▶ _EXTRACT TO READ_:
-*-

Sunday, January 15, 2012

Learning about legal rights (extracted from the Star)

Learning about legal rights

Learning about legal rights
IN a bid to raise awareness on people’s rights under the law, Taylor’s Law School organised the Law Awareness Week in collaboration with the Malaysian Bar last month.

The event, themed “Taking Rights Serious-ly”, was aimed at helping people with no legal background to know their rights and understand the laws that affect them.

The event was also aimed at encouraging the public to come forward and air their concerns on legal matters that they were facing, especially those living in the surrounding communities who did not have the funds to engage lawyers.

The event kicked off with a public forum featuring Malaysian Bar vice-president Christopher Leong, Universiti Teknologi Mara (UiTM) senior professor of law and legal adviser Prof Emeritus Datuk Dr Shad Saleem Faruqi and Association of Women Lawyers secretary Goh Siu Lin.

Leong officiated at the ceremony.

Distinguished speakers: (From left): Taylor’s University law lecturer Justina Chen, Leong, Goh and Dr Shad Saleem.

Dr Shad Saleem spoke on “The Right to Counsel in Malaysia” while Leong spoke on “The Right to a Fair Trial”. Goh’s speech on “Women’s Rights” received wide applause from the students.

Also present were Taylor’s University (Taylor’s) vice-chancellor and president Prof Datuk Dr Hassan Said, Taylor’s Law School dean Harmahinder Singh as well as lecturers and students of the school.

-*-

▶ _SUPPLIED ENTRIES_:
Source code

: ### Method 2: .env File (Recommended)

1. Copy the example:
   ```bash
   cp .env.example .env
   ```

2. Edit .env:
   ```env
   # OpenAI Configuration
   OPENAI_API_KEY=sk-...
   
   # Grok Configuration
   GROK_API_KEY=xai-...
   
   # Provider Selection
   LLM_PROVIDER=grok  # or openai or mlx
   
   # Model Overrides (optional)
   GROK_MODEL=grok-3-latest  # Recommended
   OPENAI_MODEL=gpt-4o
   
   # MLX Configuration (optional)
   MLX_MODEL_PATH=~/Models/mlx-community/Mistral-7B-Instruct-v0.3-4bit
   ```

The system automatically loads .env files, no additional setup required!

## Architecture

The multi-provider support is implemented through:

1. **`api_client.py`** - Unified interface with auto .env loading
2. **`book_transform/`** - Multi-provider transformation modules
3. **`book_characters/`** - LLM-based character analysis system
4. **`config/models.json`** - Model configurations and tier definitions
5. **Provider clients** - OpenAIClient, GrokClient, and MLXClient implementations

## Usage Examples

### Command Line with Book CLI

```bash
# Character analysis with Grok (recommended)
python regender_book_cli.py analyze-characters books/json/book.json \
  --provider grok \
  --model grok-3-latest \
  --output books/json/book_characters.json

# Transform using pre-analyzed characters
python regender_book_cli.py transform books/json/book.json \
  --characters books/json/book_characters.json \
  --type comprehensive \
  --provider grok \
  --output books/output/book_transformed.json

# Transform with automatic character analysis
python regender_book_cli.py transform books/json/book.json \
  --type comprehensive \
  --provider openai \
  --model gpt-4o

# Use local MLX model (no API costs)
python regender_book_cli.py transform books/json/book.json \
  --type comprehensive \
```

-*-

▶ _EXERCISE TASKS_:
1: In the article on legal rights, what topic did Christopher Leong speak on at the public forum?
2: Extract the passage of the legal rights article starting at "The event, themed" and ending at "at the ceremony.".

▶ _NUMBERED RESPONSES_:
1: Leong spoke on "The Right to a Fair Trial."

2:
The event, themed “Taking Rights Serious-ly”, was aimed at helping people with no legal background to know their rights and understand the laws that affect them.

The event was also aimed at encouraging the public to come forward and air their concerns on legal matters that they were facing, especially those living in the surrounding communities who did not have the funds to engage lawyers.

The event kicked off with a public forum featuring Malaysian Bar vice-president Christopher Leong, Universiti Teknologi Mara (UiTM) senior professor of law and legal adviser Prof Emeritus Datuk Dr Shad Saleem Faruqi and Association of Women Lawyers secretary Goh Siu Lin.

Leong officiated at the ceremony.